Mais elle reste à tout jamais vaincue et mal en point. Nul courage ni ingéniosité au monde, aucun des moyens de substitution ou de compensation que permet le système nerveux ne pourront, en fin de compte, modifier le fait qu’elle a perdu complètement et pour toujours sa proprioception – ce sixième sens vital sans lequel un corps reste irréel, déshabité.

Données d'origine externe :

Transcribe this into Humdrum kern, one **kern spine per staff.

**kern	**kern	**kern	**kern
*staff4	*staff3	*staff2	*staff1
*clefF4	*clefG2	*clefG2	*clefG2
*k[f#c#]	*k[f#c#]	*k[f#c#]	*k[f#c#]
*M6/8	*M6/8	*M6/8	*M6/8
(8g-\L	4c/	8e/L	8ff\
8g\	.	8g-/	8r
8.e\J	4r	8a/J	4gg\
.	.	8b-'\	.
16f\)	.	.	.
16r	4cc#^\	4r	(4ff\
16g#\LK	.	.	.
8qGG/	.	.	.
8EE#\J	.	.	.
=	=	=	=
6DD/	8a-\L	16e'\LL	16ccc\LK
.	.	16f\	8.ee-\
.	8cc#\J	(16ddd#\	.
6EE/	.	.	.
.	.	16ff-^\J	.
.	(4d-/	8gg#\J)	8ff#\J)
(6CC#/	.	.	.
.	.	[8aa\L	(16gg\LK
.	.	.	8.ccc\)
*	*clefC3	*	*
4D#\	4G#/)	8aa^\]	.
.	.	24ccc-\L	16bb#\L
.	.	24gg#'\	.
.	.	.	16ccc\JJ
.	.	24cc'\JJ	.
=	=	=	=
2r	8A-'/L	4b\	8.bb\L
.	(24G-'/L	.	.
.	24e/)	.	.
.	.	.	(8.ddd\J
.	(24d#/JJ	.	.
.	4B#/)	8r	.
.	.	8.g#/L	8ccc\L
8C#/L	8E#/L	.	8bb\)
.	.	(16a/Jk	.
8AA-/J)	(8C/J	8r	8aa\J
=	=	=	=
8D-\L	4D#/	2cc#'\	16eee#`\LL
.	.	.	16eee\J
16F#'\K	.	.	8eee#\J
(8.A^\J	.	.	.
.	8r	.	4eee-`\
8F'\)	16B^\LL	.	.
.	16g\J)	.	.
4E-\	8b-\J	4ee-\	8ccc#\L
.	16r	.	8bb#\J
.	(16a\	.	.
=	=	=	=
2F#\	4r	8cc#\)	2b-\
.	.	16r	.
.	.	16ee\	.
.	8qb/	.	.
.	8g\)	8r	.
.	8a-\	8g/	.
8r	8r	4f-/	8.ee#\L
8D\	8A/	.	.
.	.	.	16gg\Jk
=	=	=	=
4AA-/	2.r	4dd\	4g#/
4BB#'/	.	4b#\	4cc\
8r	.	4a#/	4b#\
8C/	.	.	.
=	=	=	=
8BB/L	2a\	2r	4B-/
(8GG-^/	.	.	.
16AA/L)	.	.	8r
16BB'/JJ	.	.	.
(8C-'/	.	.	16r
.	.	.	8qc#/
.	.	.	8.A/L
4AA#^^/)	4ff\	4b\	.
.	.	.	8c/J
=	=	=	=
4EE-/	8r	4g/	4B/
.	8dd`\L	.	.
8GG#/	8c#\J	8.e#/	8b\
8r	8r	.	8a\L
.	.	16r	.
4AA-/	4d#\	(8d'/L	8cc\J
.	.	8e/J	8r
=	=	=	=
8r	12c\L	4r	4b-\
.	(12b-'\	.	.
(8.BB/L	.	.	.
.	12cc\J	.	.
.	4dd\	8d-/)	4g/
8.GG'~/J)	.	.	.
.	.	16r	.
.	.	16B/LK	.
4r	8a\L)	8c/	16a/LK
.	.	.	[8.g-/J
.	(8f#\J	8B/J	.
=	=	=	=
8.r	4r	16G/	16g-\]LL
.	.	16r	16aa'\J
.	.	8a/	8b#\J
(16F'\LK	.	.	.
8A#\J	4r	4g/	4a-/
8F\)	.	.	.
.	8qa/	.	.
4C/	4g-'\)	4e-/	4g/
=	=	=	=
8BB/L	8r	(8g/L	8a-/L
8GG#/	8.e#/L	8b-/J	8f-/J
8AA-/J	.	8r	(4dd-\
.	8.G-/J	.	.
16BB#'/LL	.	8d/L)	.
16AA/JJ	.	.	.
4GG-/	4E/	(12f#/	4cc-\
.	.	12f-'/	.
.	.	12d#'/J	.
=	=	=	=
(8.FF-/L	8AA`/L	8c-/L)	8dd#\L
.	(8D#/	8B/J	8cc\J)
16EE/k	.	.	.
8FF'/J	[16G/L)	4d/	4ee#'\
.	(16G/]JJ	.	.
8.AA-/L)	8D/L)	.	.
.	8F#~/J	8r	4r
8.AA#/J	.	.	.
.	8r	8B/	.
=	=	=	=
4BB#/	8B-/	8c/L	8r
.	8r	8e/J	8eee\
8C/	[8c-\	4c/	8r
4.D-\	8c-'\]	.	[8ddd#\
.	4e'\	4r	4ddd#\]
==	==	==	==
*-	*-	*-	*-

La pauvre Christina est, en 1985, « dénervée » comme elle l’était il y a huit ans et comme elle le restera jusqu’à la fin de ses jours. Son existence n’a pas de précédent. Elle est, autant que je sache, la première en son genre, le premier être humain « désincarné ».
POST-SCRIPTUM
Christina a désormais des compagnons d’infortune. J’apprends par le docteur H.H. Schaumburg, qui est le premier à décrire ce syndrome, que l’on voit apparaître aujourd’hui une foule de patients atteints de graves neuropathies sensorielles. Les plus touchés ont des troubles de l’image du corps comme Christina. La plupart d’entre eux sont des maniaques de la santé et des fanatiques de mégavitamines qui ont pris d’énormes quantités de vitamines B6 (pyridoxine). Il existe donc maintenant quelques centaines d’hommes et de femmes « désincarnés » – mais la plupart d’entre eux, contrairement à Christina, peuvent espérer une amélioration de leur état dès qu’ils cesseront de s’empoisonner à la pyridoxine.